This project began with a simple football question:

Do Tottenham Hotspur concede more “Great Goals” than other Premier League teams?

The idea was to use Reddit highlight posts labeled “Great Goal” as a proxy for spectacular goals and compare how often teams appear as the conceding side versus the scoring side. If reliable, this could offer an interesting, fan-driven perspective on defensive vulnerability and attacking flair.

Over the course of building the data pipeline, however, it became clear that answering this question responsibly required first answering a more fundamental one:

Is Reddit search data a reliable source for reconstructing historical Premier League goal events?

This repository documents that investigation.


Data Source

  • Platform: Reddit
  • Subreddit: r/soccer
  • Signal: Posts using the “Great Goal” flair
  • Access method: Unauthenticated Reddit JSON search endpoint

The dataset was never intended to be scraped indiscriminately; instead, the goal was to construct a reproducible pipeline that could retrieve, parse, and filter posts under real-world API constraints.


Pipeline Design

The core ingestion logic lives in src/full_season_scraper.py and demonstrates:

  • Paginated querying using Reddit’s search.json endpoint
  • Rate limiting and defensive request handling
  • Filtering posts by flair and subreddit
  • Extracting structured information from unstructured titles:
    • Teams
    • Scores (including bracketed score conventions)
    • Goal scorer
    • Minute scored (including added time)
  • Filtering to Premier League vs Premier League fixtures using a curated alias map (pl_teams.py)

This pipeline reflects realistic data engineering tradeoffs when working with third-party APIs that are not designed for historical analysis.


Parsing Strategy

Reddit post titles often follow patterns such as:

  • Chelsea [1] - 0 Liverpool – Moisés Caicedo 14’
  • Brighton 1 - [1] Newcastle United – Nick Woltemade 76’

The project implemented regex-based parsing to extract:

  • Home team
  • Away team
  • Score state immediately after the goal
  • Goal scorer and minute

When present, bracketed scores were treated as the strongest indicator of which team scored the highlighted goal.

Despite this, many titles remain ambiguous due to:

  • Inconsistent formatting
  • Missing brackets
  • Equalizers without explicit indicators
  • Editorial text mixed into titles

Ambiguous cases were intentionally left unresolved rather than force-labeled.


The Original Analysis Goal

Using the parsed data, the initial plan was to:

  • Identify the scoring team and conceding team for each “Great Goal”
  • Aggregate results by club
  • Compare Tottenham Hotspur’s conceded “Great Goals” against other EPL teams

At a glance, early aggregates appeared promising.

However, deeper validation revealed fundamental issues.


Key Feasibility Findings

Through multiple iterations of scraping, parsing, and aggregation, the following constraints became unavoidable:

1. Incomplete Historical Coverage

Reddit search endpoints impose undocumented limits on how far back results can be retrieved, even with pagination.
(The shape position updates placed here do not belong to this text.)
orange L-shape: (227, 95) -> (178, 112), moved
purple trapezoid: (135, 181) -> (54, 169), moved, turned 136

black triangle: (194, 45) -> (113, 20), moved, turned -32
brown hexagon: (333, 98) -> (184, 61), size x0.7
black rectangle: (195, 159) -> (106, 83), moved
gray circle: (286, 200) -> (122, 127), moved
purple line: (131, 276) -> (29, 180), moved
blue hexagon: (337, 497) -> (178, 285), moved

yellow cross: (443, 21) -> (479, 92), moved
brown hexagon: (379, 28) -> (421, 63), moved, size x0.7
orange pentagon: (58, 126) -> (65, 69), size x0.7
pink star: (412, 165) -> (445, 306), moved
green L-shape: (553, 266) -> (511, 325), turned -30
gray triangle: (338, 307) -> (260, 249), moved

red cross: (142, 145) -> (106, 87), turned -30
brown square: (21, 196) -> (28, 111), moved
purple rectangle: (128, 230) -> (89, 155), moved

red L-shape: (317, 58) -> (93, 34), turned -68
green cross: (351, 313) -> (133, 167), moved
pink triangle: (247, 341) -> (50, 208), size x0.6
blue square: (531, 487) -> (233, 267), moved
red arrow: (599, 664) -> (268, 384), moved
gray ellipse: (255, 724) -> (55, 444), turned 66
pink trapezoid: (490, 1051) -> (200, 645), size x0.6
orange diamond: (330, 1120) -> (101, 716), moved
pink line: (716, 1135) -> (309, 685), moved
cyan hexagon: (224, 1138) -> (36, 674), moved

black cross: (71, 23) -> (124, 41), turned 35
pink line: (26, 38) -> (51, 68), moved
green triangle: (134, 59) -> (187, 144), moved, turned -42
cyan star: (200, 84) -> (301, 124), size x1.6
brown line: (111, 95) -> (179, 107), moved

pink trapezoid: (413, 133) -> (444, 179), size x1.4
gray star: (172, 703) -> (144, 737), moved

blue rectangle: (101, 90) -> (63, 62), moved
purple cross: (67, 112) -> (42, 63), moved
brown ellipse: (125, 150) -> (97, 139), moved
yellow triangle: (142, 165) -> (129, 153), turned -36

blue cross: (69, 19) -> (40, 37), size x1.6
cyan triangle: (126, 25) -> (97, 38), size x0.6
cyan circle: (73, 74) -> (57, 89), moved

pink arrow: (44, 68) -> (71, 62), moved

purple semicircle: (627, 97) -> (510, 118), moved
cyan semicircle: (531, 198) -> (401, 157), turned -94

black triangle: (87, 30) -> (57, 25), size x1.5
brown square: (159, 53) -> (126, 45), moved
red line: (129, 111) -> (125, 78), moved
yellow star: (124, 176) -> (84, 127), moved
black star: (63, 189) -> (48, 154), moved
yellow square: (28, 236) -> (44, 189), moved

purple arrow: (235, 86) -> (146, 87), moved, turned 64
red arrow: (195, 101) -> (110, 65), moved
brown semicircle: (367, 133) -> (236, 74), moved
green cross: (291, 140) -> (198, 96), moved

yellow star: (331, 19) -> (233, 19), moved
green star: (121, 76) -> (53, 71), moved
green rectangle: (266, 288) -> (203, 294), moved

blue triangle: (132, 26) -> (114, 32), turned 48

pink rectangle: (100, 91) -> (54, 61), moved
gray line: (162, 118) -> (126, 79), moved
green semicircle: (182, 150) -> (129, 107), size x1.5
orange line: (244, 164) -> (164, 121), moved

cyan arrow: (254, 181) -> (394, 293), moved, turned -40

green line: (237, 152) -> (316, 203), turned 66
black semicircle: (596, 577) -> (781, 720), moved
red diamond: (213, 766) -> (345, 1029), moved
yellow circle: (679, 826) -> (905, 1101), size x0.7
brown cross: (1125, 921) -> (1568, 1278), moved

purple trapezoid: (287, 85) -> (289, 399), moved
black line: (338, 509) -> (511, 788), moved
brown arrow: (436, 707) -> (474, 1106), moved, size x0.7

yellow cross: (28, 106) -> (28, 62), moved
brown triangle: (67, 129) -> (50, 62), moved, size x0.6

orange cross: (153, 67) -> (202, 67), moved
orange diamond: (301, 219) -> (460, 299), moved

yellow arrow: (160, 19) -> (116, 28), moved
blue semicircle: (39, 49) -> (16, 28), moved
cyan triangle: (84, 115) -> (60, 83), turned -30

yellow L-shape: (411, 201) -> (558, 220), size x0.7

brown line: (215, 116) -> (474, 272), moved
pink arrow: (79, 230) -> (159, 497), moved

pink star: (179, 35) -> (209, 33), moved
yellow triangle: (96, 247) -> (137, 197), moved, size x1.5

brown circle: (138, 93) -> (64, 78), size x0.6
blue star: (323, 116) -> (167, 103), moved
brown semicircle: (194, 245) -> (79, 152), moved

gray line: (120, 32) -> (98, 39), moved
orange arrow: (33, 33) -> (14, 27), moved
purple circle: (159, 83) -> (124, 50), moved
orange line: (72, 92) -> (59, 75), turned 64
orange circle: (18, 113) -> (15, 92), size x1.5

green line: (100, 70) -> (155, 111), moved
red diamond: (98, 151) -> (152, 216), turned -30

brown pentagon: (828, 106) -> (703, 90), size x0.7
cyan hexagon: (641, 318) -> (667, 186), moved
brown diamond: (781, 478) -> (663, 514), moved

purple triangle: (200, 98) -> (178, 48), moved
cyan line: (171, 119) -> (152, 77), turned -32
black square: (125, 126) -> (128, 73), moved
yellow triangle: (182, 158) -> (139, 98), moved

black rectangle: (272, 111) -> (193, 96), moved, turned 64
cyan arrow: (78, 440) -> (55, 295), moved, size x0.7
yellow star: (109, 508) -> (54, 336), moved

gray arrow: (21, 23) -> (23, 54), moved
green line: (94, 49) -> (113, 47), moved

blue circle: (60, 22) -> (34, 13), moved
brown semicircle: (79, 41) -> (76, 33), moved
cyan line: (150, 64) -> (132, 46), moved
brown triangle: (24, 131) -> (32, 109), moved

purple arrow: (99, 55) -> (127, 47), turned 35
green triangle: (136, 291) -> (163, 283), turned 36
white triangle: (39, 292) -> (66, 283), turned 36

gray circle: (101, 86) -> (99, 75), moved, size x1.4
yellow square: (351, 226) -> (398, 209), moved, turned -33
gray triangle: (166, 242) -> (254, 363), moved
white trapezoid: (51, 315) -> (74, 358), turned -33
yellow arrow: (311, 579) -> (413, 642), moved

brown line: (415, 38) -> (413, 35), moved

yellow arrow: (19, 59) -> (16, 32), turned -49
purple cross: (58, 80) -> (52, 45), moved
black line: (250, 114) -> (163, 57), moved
This makes it impossible to guarantee season-level completeness.

2. Duplicate and Reposted Content

The same goal frequently appears multiple times with slightly different titles, timestamps, or contexts. Without external ground truth, deduplication cannot be done reliably.

3. Ambiguous Goal Attribution

Even with bracket logic, a non-trivial share of posts cannot be confidently classified as “scored” vs “conceded” without match-event data.

4. Sampling Bias

Only goals perceived as “great” by users — and flaired as such — appear in the dataset. This introduces subjective and engagement-driven bias that varies by team and era.


Conclusion

While Reddit “Great Goal” posts are a rich qualitative signal for fan engagement and highlight culture, they cannot be used as a reliable standalone dataset for reconstructing historical Premier League goal events.

As a result, the original Tottenham comparison question cannot be answered responsibly using this data alone.

This conclusion is not a failure of implementation, but a necessary outcome of rigorous data evaluation.


What This Project Demonstrates

  • Designing ingestion pipelines under real API constraints
  • Extracting structured data from noisy, user-generated text
  • Applying domain knowledge to filtering and validation
  • Recognizing and articulating when a dataset is not fit for purpose
  • Making principled decisions to avoid overclaiming insights

What I Would Do Next

If continuing this line of inquiry, a more reliable approach would be to:

  • Use official match-event data (e.g., Opta, FBref, StatsBomb) as ground truth
  • Treat Reddit highlights as a secondary engagement signal
  • Join social perception with objective event data rather than replacing it

Repository Notes

To avoid implying completeness or accuracy that cannot be guaranteed:

  • Full scraped datasets are not committed
  • Only small, representative samples are included
  • The emphasis is on process, evaluation, and judgment, not final metrics

About

Evaluating whether Reddit “Great Goal” highlight posts can reliably be used to analyze Premier League goal events.